Tuesday, October 8, 2013

Nagyi

So today I want to go up a generation and write about your amazing grandmother, Nagyi (or mamama, as you call her).  Before any feelings get hurt, I want to emphasize that all of your grandparents are amazing, but this Thursday, your Nagyi is turning 70.  It's a huge milestone, and I wish she had you there to celebrate with her, as I know that would make her really happy.

Your grandmother is an incredibly strong woman who taught me everything I know about how to be a good, considerate person.  She has been through so much--when she was born in 1943, her family had to leave Transylvania because of Russian occupation.  Then, during communist rule in Hungary, her father, who was well educated, had to farm the land and, later, work on the railroads.

When she applied to college (as you will too someday!), she had to downplay her intelligence, and it actually hurt her case that she wasn't a communist.  Nonetheless, she finished college, earned the equivalent of a Masters degree, and taught high school French and Russian until she met my father and moved to the United States.

It wasn't easy for her to be in America, either.  Her teaching credentials didn't mean anything here in the states, and she would have had to re-do her degree.  Being European, she didn't drive, and she had to learn from my father (which, having also learned to drive from him, I can attest to being a somewhat traumatic experience).  She told me stories about being pregnant with me, home alone, and not knowing a single word of English.

Nonetheless, she learned English well and stayed home with us to make sure we had the best education possible.  I remember nights sitting and trying to figure out math homework.  I was always so impatient with math, my least favorite subject, but she always sat with me at that dining room table until I figured it out.  Later, she would quiz me in biology or read my English papers, always putting me, my brother, and our education first.

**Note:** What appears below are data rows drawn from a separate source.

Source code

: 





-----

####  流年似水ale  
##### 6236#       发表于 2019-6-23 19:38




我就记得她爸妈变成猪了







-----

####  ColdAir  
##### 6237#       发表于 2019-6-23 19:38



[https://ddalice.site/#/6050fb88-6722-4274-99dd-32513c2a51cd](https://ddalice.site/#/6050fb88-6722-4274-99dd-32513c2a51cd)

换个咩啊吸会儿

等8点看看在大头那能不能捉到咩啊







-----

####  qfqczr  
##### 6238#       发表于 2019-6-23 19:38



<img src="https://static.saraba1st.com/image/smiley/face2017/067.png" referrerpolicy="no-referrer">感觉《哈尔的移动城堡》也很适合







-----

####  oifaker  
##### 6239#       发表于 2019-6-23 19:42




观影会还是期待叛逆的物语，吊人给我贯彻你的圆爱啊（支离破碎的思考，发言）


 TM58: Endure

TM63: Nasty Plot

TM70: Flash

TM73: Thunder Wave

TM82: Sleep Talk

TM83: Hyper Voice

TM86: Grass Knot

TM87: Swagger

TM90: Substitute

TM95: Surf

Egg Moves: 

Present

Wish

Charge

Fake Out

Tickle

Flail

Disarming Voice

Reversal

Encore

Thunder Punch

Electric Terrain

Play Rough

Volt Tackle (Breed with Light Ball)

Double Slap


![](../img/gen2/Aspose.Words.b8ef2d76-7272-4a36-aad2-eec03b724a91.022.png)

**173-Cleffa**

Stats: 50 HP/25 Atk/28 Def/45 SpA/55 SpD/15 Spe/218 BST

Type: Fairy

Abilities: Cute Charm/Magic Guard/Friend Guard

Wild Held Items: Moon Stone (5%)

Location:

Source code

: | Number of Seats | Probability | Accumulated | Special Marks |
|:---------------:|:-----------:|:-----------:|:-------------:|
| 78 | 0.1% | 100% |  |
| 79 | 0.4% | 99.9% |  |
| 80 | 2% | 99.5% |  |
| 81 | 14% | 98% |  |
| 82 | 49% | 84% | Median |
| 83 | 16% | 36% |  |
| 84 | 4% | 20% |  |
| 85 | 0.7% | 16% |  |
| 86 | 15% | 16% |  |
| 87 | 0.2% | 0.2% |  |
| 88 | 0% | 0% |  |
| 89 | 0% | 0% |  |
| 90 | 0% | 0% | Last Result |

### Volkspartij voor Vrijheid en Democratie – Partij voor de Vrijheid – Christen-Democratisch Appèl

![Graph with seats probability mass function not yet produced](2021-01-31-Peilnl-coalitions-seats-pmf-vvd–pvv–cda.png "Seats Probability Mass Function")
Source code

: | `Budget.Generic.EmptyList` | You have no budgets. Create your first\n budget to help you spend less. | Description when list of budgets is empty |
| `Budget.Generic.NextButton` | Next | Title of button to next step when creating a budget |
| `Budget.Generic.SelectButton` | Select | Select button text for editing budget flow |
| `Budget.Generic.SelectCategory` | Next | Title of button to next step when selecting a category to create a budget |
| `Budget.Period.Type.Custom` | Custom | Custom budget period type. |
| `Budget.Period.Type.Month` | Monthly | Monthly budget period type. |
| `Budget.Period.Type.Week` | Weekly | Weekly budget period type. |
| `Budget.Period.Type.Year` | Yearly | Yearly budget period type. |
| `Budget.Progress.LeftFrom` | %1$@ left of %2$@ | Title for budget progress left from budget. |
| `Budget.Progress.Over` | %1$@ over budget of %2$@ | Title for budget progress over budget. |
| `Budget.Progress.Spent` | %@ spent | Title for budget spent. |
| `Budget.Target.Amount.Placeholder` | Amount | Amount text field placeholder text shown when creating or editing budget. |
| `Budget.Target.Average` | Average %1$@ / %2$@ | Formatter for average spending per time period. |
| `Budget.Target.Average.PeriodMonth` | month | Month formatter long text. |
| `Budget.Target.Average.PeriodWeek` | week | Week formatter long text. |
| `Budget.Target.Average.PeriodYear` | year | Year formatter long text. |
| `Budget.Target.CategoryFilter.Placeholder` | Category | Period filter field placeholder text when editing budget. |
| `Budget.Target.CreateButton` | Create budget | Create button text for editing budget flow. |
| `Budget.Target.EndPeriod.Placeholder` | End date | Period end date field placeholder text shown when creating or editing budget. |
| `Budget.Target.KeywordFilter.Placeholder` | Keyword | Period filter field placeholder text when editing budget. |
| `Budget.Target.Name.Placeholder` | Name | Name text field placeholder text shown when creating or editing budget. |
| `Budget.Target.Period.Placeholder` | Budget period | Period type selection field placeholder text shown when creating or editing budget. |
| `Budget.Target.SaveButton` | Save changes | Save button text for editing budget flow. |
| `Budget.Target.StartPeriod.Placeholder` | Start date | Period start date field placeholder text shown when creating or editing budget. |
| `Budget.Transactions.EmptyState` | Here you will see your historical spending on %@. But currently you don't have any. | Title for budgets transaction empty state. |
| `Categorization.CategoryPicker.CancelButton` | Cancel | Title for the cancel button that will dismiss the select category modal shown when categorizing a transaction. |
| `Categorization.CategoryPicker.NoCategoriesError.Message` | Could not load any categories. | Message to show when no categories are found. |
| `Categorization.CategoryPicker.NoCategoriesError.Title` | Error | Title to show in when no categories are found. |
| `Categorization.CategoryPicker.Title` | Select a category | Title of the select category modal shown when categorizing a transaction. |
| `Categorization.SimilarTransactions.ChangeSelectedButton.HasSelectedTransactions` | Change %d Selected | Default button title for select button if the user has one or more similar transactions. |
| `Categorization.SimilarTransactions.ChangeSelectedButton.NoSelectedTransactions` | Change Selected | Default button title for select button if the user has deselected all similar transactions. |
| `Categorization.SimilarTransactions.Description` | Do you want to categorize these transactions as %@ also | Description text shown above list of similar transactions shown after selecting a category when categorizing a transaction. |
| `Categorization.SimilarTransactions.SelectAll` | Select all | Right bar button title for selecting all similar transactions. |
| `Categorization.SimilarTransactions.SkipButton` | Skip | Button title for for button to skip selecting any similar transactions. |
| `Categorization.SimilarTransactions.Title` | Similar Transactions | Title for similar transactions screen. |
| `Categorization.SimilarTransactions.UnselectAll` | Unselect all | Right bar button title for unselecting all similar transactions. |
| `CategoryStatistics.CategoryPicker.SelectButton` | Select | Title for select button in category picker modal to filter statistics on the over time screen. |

In the meantime, my father started having health issues, beginning with his lung cancer in 1986.  That was followed by a quintuple bypass and a number of other invasive surgeries.  My mom got a job at Caldor, the retail store where my father worked as a department manager, to pay our bills, and they continued to work long, hard hours (in a job where no one respected their intelligence).  Now, however, my mom also had the job of taking care of my father, which grew more and more taxing as he grew older.

And, of course, she took care of us, making sure that we had what we needed, me at Smith College, my brother, your uncle Julius, at Cornell University (not too shabby).  When my brother was in an accident, her and my dad drove up at night in order to check on him in the hospital.  When I left my violin at home, they came and brought it to me at Smith.  When, later on in life, I had a particularly bad year with my anxiety disorder, they came and stayed with me.  At one point, my mother even slept in my bed, holding my hand so that I could sleep.

My father's death in 2001 was incredibly hard on my mom, but she picked up, moved to an apartment, and then moved to Hungary to take care of her own parents.  Since then, she has traveled to the States, sublet in both Boulder and here in Charleston.  The last time she was here, she stayed on Folly Beach, where we took this picture:


Not only do you look a lot like her (!), but I hope you will be equally strong...and equally kind.  Your challenges might be different, but I know you will, unfortunately, face quite a few.  I hope you can think of her example and face them, as your Dédi would have said, with a smile on your face.  I hope you can fall down and get back up again.  Most of all, I hope that you will not be so overwhelmed with life's challenges that you forget to be kind.  When your grandpa had cancer, your Nagyi went door to door collecting money for the cancer society.  When someone needed food, she was always ready to bring it to them.  And, when I was in school, she would pick beautiful Jasmine flowers from our garden for me to bring to my teachers.

Always, she put other people before herself, so on Thursday, as she turns 70, I would like to put her first.  I would like for you to someday read this and understand the sacrifices she made so that I could have my education, have my job, meet your father, and eventually have you, the best gift anyone could ever ask for.  She is with me in spirit (and sometimes on the phone) when I have a rough day, when I do events for charities, when I try and help out people in need.  I know that I was a Daddy's Girl, but it is mostly my mom who made me the person I am.  Today, and every day, I celebrate that.

**I will be posting soon about the Buddy Walk, but I wanted to get this done before my mom's birthday!